Dr. Mark Moyad: I will tell you one rule I say with supplements, and I am going to sound like a shameless promoter here, If you pick up any of my books that I have written in the last thirty years pick up the supplement handbook. This is a book I use in Australia and all around the world to teach doctors about supplements for the past thirty years. Take a look at essentially when dealing with these issues of what to do on whey protein isolates and ritalin. Here are one of the rules that not many people realise. In the clinical trials and this is rule number one. In the clinical trials they use whey protein isolates and some use concentrate. Isolates basically means it is more protein and no sugar. So it is more of a pure protein. In the clinical trials they didn’t add anything else. 

 

They didn’t add fibre to it or vitamins and minerals. What a lot of these companies do which I think rips off the consumer is they will sell whey protein with something else in it. If they sell you whey protein with something else in it besides whey protein like different vitamins, minerals, herbs anything like that don’t buy it. That is not the one that was tested they are just charging more money. When protein powders comes out just like supplements they come out as generic they do not come out as a priority trademark like a drug.

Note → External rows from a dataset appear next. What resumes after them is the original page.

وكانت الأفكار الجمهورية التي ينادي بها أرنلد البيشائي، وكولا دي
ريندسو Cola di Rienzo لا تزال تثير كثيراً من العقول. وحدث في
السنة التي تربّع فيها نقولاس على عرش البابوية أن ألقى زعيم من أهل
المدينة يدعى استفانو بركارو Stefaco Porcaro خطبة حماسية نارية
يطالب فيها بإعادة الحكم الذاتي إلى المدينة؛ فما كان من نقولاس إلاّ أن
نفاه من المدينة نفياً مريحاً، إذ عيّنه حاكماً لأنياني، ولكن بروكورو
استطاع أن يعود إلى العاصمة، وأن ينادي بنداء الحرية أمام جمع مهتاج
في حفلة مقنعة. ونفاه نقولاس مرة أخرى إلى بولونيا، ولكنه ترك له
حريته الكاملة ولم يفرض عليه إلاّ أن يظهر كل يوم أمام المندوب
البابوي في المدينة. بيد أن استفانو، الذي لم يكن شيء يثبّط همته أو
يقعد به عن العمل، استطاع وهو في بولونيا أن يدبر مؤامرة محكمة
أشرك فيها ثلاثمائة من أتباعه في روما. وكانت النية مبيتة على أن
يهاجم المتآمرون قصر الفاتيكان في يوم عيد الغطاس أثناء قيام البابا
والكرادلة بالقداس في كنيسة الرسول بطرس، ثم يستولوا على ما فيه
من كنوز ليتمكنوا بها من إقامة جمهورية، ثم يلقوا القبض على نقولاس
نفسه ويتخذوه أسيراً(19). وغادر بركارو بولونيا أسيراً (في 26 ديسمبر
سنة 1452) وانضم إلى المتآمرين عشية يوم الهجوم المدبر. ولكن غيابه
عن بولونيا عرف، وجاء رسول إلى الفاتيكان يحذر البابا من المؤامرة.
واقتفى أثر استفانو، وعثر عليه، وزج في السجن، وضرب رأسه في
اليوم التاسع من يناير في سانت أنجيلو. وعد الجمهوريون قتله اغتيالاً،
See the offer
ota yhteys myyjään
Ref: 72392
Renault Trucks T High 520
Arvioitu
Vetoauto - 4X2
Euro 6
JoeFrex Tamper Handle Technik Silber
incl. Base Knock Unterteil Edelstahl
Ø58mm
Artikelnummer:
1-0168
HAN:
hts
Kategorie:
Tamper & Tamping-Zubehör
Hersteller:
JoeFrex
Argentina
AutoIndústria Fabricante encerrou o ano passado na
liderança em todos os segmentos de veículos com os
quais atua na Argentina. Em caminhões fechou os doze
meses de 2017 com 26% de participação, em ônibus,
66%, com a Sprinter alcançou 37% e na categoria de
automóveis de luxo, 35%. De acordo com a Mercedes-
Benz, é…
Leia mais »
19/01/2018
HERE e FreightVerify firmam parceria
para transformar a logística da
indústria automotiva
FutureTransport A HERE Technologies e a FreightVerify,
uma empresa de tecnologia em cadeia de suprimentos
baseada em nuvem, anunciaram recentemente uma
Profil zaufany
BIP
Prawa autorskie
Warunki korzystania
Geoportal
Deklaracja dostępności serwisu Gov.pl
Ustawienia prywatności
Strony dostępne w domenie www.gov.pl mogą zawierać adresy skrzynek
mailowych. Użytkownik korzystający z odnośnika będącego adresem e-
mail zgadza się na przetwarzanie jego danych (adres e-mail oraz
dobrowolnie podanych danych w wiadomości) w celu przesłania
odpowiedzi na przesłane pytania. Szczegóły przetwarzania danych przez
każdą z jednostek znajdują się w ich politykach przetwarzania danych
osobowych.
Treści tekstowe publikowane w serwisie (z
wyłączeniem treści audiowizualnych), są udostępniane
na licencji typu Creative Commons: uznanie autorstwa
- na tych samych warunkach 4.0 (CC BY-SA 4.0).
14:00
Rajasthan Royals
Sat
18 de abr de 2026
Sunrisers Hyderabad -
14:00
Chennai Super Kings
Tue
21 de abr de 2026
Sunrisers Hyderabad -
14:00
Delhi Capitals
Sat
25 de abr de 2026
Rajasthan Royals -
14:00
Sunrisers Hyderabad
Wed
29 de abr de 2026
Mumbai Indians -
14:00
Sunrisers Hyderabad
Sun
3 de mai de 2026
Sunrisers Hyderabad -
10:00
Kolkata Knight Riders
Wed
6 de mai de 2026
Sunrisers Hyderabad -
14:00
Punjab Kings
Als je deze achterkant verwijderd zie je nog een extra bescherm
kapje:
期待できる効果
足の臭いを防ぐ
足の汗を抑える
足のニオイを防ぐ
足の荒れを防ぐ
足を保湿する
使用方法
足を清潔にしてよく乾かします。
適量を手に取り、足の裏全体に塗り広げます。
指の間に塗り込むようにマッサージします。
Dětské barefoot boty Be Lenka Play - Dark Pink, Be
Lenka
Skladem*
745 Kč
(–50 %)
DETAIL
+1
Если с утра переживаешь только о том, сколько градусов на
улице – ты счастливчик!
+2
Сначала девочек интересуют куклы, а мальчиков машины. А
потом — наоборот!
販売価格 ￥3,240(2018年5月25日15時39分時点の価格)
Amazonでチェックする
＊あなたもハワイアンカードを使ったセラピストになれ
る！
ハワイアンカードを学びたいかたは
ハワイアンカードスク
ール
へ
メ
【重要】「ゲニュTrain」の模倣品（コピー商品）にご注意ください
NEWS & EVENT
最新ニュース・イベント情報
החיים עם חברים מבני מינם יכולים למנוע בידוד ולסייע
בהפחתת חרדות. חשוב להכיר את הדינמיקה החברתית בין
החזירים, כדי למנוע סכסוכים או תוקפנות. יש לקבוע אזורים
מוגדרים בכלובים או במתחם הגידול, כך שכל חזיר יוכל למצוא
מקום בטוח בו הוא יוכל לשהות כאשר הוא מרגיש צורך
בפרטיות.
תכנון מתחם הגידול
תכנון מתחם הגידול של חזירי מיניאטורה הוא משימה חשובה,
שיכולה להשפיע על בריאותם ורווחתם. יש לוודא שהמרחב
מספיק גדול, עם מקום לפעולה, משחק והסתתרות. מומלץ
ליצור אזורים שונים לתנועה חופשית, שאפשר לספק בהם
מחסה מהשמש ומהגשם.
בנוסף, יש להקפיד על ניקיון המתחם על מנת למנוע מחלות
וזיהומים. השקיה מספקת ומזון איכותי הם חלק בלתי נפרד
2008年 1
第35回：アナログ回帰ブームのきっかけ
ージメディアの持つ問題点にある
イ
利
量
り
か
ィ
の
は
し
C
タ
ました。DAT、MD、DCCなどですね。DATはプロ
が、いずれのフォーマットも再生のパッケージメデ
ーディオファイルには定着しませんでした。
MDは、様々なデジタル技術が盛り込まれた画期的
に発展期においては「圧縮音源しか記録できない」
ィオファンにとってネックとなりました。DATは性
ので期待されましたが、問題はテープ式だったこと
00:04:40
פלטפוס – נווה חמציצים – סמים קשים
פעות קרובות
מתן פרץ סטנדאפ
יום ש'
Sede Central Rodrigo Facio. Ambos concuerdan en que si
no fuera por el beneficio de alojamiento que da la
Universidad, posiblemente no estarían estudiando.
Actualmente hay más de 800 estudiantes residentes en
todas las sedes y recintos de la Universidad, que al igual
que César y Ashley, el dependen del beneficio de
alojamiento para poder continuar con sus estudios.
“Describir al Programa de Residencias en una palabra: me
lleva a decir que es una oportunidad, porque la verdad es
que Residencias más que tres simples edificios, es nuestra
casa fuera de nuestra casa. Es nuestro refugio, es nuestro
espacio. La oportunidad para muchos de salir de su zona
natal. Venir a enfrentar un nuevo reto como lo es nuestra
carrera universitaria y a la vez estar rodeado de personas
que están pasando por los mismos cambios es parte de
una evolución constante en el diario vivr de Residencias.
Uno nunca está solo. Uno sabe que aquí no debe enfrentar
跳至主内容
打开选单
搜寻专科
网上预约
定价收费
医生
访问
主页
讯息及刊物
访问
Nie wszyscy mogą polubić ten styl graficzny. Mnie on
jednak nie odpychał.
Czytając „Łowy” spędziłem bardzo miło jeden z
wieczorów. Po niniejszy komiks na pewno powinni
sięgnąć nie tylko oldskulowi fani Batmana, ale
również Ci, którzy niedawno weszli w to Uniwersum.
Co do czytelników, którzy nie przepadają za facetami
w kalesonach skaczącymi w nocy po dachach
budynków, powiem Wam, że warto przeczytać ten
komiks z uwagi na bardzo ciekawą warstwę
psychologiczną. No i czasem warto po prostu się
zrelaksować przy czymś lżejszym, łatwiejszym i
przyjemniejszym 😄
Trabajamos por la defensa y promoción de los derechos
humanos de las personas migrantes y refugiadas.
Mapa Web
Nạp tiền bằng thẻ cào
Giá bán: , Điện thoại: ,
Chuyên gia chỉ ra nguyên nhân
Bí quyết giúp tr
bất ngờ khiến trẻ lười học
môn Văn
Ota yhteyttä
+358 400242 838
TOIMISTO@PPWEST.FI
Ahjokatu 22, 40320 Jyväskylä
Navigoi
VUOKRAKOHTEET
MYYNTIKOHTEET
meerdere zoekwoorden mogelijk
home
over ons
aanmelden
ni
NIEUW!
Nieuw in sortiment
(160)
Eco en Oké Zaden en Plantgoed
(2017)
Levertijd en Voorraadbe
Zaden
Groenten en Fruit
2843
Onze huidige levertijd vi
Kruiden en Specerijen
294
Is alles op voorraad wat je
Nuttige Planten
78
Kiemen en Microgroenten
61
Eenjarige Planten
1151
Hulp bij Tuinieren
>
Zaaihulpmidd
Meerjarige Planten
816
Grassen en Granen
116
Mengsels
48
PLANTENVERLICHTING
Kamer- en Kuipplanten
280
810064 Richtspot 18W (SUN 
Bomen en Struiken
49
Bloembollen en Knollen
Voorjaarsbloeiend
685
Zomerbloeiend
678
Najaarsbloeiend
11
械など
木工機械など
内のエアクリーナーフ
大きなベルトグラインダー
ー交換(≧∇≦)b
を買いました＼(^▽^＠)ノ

It is typical for people to get their hands around supplements because in the drug world you come out with a trademark, you have a patent and then after a while you lose the patent. In the supplement world you don’t have a patent you come out as a generic. More expensive products in my world are not better that cheaper products because you start as generic. What they do is fluff up the generic in order to charge more money a lot of the time. You look for a whey protein isolate that has almost no sugar, very low in sodium and essentially high in protein. I like the ones that are about 100 calories with 25 grams of protein. Those are the kind that I used in the clinical trials and there are no fancy extras. I don’t work with any of the companies I have recommended. 

 

If you look online at a company called Jay-Robb that is the guy who owns the company. [Ed: http://www.jayrobb.com/ ]

 

He has incredible whey protein powder because it is just an isolate it has about 25 grams to 100 calories and they don’t throw any of these fancy extras in there. It is low in sodium. It has virtually no lactose for the lactose intolerant. Those are the kind you look for. I would compare your whey protein isolate to jay-robb protein isolate. Time and time again when I tell people to do clinical trials, or celebrities, or CEO’S, when they go to jay-robb they basically say I have never meet anyone at the company I do not know them they have been in the protein powder business for twenty years. They are very environmentally friendly. I would compare what you are taking up against their product.

 

I think that we have decided we need to do a part two. I will give Jim a heads up when I will be in Australia next. It could be late 2015 or early 2016. Next time I will be doing classes and travelling around. I would like to see people come out and we would have a good time. 

 

Person #88: Is it too early to know if you will be invited to the PCRI conference in LA in September 2015? 

 

Dr. Mark Moyad: I will be moderating again. I have moderated five years in a row. The PCRI Conference is the largest prostate cancer conference for patients in the world. We work all year long as volunteers. We have an incredible line up. We have already confirmed Dr Larry Klotz, big active surveillance guy for Toronto. It is probably the best line up we have had in the five - six years I have been there.

 

Convenor Jim Marshall Thank you very much for you time we have enjoyed it and we look forward to hearing from you again in the New Year. 

 

These Minutes of the Teleconference are general in nature and not meant as advice. You must consult with health professionals for advice.